The Equitile Resilience Fund aims to deliver capital growth by investing in large, growing companies in the developed markets. It is managed according to our core investment principles and uses the Equitile Fair Fee Model.
Latest Overview GBP - May 2019 (print version)
Global equity markets and bond yields were pushed sharply lower in May, driven by heightened risk aversion in response to the unexpected breakdown in trade negotiations between the United States and China. In response, both sides have noticeably hardened their rhetoric and appear to be positioning for a prolonged conflict. If this situation persists, significant rearrangements of global supply chains should be expected, increasing earnings uncertainty for many companies and risk aversion.

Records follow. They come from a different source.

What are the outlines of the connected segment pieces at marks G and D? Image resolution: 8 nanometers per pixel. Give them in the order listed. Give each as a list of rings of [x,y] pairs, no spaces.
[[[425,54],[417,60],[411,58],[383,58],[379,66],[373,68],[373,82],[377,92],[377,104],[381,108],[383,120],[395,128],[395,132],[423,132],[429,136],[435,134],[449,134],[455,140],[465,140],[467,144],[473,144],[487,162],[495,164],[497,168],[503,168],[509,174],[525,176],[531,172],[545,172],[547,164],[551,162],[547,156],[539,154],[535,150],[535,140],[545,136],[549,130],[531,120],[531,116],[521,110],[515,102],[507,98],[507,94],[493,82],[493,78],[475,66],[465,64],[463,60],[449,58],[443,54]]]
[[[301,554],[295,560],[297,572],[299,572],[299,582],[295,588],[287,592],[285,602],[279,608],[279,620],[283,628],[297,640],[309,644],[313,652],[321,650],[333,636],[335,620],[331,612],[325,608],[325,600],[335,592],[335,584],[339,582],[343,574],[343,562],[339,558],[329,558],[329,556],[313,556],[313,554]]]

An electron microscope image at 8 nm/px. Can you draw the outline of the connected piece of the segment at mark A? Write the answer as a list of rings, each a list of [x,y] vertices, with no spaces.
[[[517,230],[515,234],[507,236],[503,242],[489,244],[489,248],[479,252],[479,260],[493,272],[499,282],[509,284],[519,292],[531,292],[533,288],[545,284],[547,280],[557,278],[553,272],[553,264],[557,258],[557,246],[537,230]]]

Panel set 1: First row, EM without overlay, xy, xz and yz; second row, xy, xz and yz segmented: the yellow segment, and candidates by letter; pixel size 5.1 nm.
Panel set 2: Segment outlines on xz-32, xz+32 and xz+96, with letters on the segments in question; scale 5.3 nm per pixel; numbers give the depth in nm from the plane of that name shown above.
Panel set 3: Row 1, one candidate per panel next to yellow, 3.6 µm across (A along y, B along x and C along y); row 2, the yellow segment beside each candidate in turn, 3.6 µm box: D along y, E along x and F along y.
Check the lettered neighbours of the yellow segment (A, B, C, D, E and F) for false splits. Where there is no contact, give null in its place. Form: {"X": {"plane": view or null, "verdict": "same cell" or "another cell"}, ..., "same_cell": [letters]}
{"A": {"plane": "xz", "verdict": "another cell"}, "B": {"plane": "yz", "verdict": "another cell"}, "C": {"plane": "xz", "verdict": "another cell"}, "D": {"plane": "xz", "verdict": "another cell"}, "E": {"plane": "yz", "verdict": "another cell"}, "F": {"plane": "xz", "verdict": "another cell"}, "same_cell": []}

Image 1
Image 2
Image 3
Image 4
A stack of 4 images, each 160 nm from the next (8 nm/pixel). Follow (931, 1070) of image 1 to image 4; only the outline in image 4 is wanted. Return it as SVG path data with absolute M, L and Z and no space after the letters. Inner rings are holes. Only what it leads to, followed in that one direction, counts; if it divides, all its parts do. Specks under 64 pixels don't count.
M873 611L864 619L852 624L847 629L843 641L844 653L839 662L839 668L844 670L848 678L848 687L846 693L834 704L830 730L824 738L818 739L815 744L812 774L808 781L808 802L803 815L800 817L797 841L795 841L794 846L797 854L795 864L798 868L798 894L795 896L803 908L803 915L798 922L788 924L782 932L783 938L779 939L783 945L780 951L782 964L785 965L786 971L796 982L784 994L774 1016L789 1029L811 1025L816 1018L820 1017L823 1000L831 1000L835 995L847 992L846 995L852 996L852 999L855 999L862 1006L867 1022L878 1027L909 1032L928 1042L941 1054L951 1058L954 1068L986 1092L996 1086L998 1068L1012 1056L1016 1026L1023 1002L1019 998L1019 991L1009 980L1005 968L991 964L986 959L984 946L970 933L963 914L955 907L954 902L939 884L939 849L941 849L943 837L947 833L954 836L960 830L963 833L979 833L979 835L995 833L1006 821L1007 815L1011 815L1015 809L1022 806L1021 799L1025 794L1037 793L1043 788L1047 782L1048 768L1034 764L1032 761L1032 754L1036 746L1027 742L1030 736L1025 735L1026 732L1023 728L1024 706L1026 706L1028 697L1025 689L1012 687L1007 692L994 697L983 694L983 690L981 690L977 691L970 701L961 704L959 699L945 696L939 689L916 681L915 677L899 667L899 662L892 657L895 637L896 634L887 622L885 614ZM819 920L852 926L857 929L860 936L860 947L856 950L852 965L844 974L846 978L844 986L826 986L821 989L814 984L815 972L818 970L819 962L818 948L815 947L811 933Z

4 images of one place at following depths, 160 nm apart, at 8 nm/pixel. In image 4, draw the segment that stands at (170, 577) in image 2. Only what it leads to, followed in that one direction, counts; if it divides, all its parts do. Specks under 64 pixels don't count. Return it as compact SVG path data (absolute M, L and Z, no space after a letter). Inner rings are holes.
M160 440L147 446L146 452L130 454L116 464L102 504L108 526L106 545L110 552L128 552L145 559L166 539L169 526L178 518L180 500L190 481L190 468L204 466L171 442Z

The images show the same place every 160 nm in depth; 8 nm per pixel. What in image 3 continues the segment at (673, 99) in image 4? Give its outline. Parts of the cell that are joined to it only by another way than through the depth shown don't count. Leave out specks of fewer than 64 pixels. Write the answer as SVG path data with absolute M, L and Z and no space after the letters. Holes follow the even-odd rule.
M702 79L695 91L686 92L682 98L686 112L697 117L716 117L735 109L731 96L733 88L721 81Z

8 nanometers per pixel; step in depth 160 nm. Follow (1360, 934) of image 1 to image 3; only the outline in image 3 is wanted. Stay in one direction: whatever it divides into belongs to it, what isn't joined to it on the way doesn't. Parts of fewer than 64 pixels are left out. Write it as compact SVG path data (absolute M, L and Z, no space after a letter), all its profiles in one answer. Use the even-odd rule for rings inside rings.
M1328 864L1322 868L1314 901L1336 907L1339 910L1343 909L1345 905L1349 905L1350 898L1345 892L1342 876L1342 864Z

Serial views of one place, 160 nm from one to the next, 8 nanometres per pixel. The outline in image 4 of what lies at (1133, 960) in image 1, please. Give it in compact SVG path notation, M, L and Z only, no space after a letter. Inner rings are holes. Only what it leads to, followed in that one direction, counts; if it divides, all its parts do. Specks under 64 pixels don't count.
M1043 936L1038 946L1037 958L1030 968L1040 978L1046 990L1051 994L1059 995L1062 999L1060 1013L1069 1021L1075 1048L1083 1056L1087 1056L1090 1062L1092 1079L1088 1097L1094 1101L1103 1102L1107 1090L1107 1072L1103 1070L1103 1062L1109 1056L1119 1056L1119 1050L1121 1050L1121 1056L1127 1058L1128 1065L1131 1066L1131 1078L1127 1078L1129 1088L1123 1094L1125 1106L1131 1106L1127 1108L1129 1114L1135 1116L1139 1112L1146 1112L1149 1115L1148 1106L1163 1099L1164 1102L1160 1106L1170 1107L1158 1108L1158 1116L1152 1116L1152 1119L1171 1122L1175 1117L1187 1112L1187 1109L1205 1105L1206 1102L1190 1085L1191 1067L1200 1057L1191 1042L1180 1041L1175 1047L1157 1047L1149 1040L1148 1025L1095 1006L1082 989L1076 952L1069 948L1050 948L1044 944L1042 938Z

In the longer run however the more significant macroeconomic effect could be less global labour competition, giving developed-world workers a little more pricing power. Arguably the resultant combination of higher real-wage growth and easing of disinflationary pressures would be a healthy rebalancing of the economy. As always, the impact on the economy depends on the speed and magnitude of the adjustment; an extreme trade war would be negative for growth but some rebalancing in the rate of real wage growth, back toward the Western worker, would be positive. At present, we believe the positive effect of real wage growth is likely to more than outweigh the drag from any tariffs.
During the month the largest negative contributions to the fund’s returns came from your investments in the semiconductor sector, particularly your investments in Nvidia, Arista Networks and Texas Instruments.